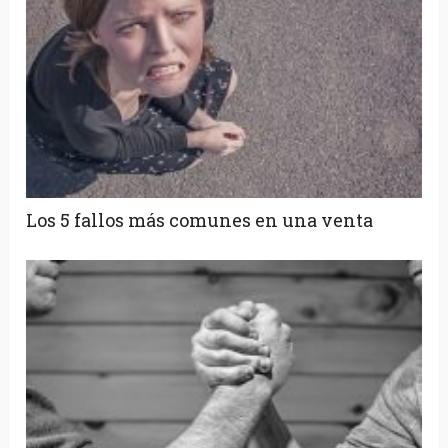
Los 5 fallos más comunes en una venta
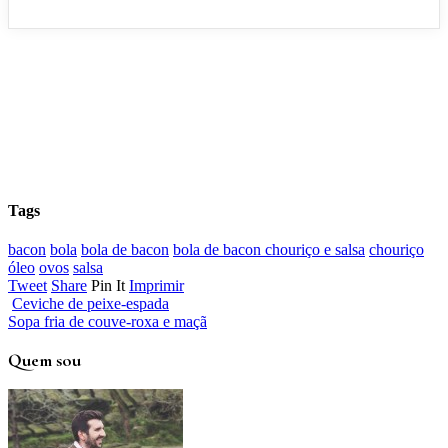
Tags
bacon
bola
bola de bacon
bola de bacon chouriço e salsa
chouriço
óleo
ovos
salsa
Tweet
Share
Pin It
Imprimir
Ceviche de peixe-espada
Sopa fria de couve-roxa e maçã
Quem sou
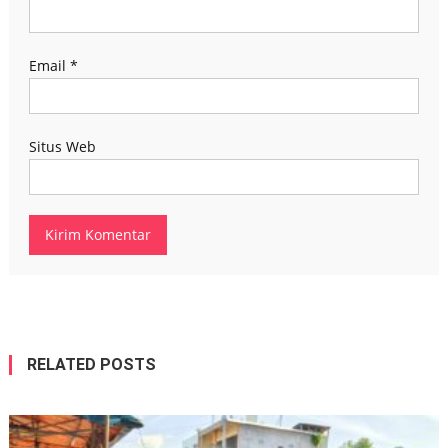
Email
*
Situs Web
RELATED POSTS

### Work task
Please arrange the text read from the material above as a JSON list of strings, one string per line, leaving out the pictures and any blank lines.

### Answer space
[
  "Los 5 fallos más comunes en una venta",
  "Tags",
  "bacon",
  "bola",
  "bola de bacon",
  "bola de bacon chouriço e salsa",
  "chouriço",
  "óleo",
  "ovos",
  "salsa",
  "Tweet",
  "Share",
  "Pin It",
  "Imprimir",
  "Ceviche de peixe-espada",
  "Sopa fria de couve-roxa e maçã",
  "Quem sou",
  "Email",
  "*",
  "Situs Web",
  "RELATED POSTS"
]